The aim was to bring together teams from the private sector and academia with experience in data science and artificial intelligence to create higher accuracy predictions of power available using SCADA data and state of the art machine learning approaches. Teams were provided with six months of data for a Scottish Power onshore windfarm of 16 turbines (37 MW) and given 36 hours to build and test models before being given the evaluation data. Achieving the highest accuracy out of all the teams (0.55 Mean Absolute Error), Future Energy Associates (FEA) were delighted to win the competition and take home the £10,000 prize.
Early research identified the location of the site and subsequently the technical specifications of the turbines (including the manufacturer, generation capacities and power curves), as well as geodata for the site. With limited SCADA data available (wind speed, generator speed, blade angle) additional measures of apparent power and wind direction were generated to add to the models. From the irregularly sampled SCADA data we sought to keep the highest resolution possible - analysis of frequency suggested a 10 second resampling rate would retain the most information whilst avoiding the need for too much interpolation.
Figure 1: Modelled wind direction for sample period.
After exploratory analysis of the data, a combined bottom-up (turbine level) and a top-down (site level) approach was tested. The site level approach explored autoregressive moving average models (ARIMAX) and random forest algorithm based on site level SCADA data and apparent power, whilst the bottom-up approach tested neural networks, gaussian processes and gradient boosted random forests. In order to speed up the data processing an additional curtailment classifier was created using kernel density estimation, this was then added as a feature into the site level model.
Figure 2: Theoretical power versus apparent power for predicted full (yellow), partial (red) and non-curtailment (blue) periods.

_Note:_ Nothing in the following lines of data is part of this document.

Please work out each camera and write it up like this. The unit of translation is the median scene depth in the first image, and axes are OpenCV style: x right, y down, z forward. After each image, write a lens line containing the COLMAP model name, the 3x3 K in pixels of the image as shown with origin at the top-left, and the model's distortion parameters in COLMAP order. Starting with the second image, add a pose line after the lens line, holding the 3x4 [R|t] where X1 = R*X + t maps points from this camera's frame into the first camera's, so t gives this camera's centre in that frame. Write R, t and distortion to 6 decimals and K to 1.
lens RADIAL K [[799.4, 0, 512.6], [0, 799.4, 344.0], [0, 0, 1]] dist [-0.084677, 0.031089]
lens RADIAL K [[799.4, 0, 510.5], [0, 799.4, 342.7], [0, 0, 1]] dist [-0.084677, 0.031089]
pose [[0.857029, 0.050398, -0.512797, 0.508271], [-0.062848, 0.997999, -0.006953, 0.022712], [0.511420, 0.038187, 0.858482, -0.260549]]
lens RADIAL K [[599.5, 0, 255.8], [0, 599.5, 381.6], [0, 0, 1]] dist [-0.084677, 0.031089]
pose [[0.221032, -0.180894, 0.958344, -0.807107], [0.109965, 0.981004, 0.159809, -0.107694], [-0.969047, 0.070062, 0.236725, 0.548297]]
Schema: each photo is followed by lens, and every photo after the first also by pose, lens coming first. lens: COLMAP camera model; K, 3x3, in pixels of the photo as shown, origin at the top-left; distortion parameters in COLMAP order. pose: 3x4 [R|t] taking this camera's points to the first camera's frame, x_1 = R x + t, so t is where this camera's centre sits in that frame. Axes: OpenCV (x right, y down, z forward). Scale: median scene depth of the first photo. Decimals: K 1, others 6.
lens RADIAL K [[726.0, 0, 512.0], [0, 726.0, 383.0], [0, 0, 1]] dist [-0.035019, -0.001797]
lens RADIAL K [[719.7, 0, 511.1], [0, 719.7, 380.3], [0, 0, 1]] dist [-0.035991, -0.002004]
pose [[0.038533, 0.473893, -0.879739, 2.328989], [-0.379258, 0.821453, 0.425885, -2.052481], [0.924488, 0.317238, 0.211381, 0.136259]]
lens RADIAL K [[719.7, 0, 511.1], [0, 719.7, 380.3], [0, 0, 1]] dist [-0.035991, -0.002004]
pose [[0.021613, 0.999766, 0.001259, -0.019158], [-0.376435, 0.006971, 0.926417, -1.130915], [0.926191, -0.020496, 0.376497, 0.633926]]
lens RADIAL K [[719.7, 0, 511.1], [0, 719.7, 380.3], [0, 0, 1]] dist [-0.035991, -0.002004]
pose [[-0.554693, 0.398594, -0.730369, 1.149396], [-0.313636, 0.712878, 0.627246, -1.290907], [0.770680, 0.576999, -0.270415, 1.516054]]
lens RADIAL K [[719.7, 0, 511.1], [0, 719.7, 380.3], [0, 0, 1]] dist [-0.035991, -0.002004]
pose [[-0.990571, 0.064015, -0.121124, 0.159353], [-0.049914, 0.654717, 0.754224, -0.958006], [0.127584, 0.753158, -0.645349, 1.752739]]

With many of the entrants employing similar classes of machine learning models, particularly neural networks and random forests, there are some more subtle differences in the FEA approach that gave our improved accuracy. Firstly, with only 30 minutes allowed to evaluate the final models, a key element of the approach was having a robust pipeline to clean and process the data to produce final predictions. Using a higher resolution of sampling in this process was likely a strong contributor to the success of the models as they had greater training data. The use of additional features is also likely to have improved the FEA model, particularly apparent power and the curtailment classifier which acted as a check on the other model input. We also developed a proxy for wind direction which was novel and attracted the attention of the judging panel.